During the summer after their first year, Psmith travels to New York, accompanying Mike, who is on a cricketing tour with the M.C.C. There, he gets involved with the magazine Cosy Moments, befriending its temporary editor Billy Windsor and helping in its crusade against slum housing, which involves clashes with violent gangsters. We discover in the last chapter, when the head editor returns, that Psmith has persuaded his father to let him invest some money he has inherited from an uncle and now owns the magazine.

After university, his father dies, having made some unsound investments. As a result, Psmith must work for a time for an uncle in the fish business, something which repels him. He leaves the job shortly before meeting and falling for Eve Halliday, whom he follows to Blandings Castle. Despite having entered the castle claiming to be Canadian poet Ralston McTodd, he is eventually hired as secretary to Lord Emsworth, who knew his father by reputation, and is engaged to Eve Halliday.

In a preface to the 1953 version of Mike and Psmith, Wodehouse informs us that Psmith went on to become a successful defence lawyer, in the style of Perry Mason. In his introduction to the omnibus The World of Psmith (1974), Wodehouse suggests that Psmith eventually became a judge.

Psmith is a principled young man – although his principles can sometimes be eccentric – and is generous towards those he likes.

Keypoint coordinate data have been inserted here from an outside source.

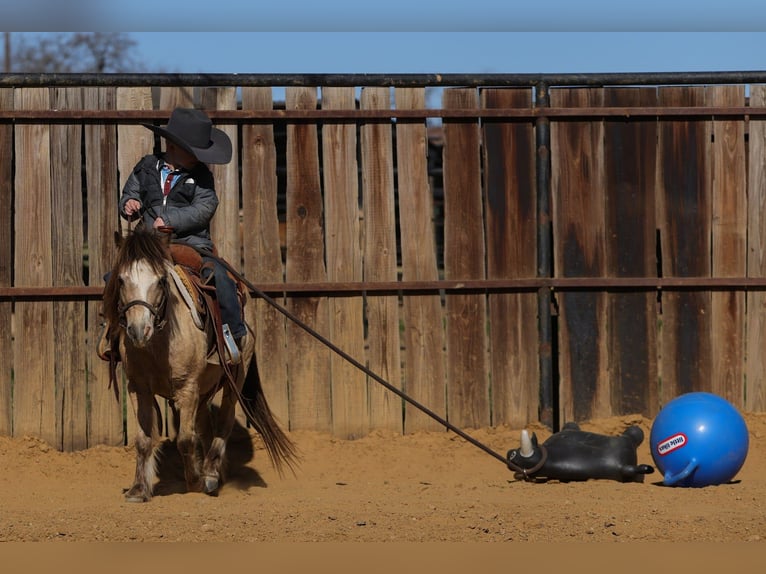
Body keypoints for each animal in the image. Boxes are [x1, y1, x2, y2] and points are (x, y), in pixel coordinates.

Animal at [102, 227, 297, 502]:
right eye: (121, 280)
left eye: (161, 280)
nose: (139, 330)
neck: (159, 342)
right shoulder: (138, 387)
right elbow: (143, 439)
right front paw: (139, 489)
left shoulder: (187, 388)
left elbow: (185, 439)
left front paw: (195, 482)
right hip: (204, 389)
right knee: (206, 424)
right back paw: (215, 472)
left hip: (234, 379)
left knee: (224, 421)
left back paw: (212, 474)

In a typical example from Leave it to Psmith, he perceives Eve, trapped by the rain under an awning, and decides, as a chivalrous gentleman, to get her an umbrella, which he does not possess. He solves this problem by appropriating one, and when confronted by the owner, Psmith attempts to mollify him by saying it is for a good cause; and he later recounts it as: "Merely practical Socialism. Other people are content to talk about the Redistribution of Property. I go out and do it." (Another of Psmith's quirks is his penchant for nominal socialism, observed mostly in his casual use of "Comrade" as a substitute for "Mister.")

==Adaptations==
In the 1930 play Leave It to Psmith adapted from the novel by Wodehouse and Ian Hay, Psmith was portrayed by Basil Foster, with Jane Baxter as Eve Halliday. The 1933 film based on the play, Leave It to Me, replaced Psmith with a different character, Sebastian Help, who was portrayed by Gene Gerrard, with Molly Lamont as Eve Halliday.

Simon Ward voiced Psmith, with Caroline Langrishe as Eve Halliday, in the radio adaptation of Leave it to Psmith dramatised by Michael Bakewell, which aired on BBC Radio 4 on 3 October 1981.

Psmith was portrayed by Daniel Day-Lewis in the BBC television film Thank You, P. G. Wodehouse. The film aired on 16 October 1981.

In the BBC radio adaptation of Psmith in the City dramatised by Marcy Kahan, which first aired in four parts in 2008, Nick Caldecott voiced Psmith, with Inam Mirza as Mike Jackson.

Edward Bennett played Psmith in the 2020 BBC radio dramatisation of Leave it to Psmith, with Susannah Fielding as Eve and Ifan Meredith as Mike Jackson.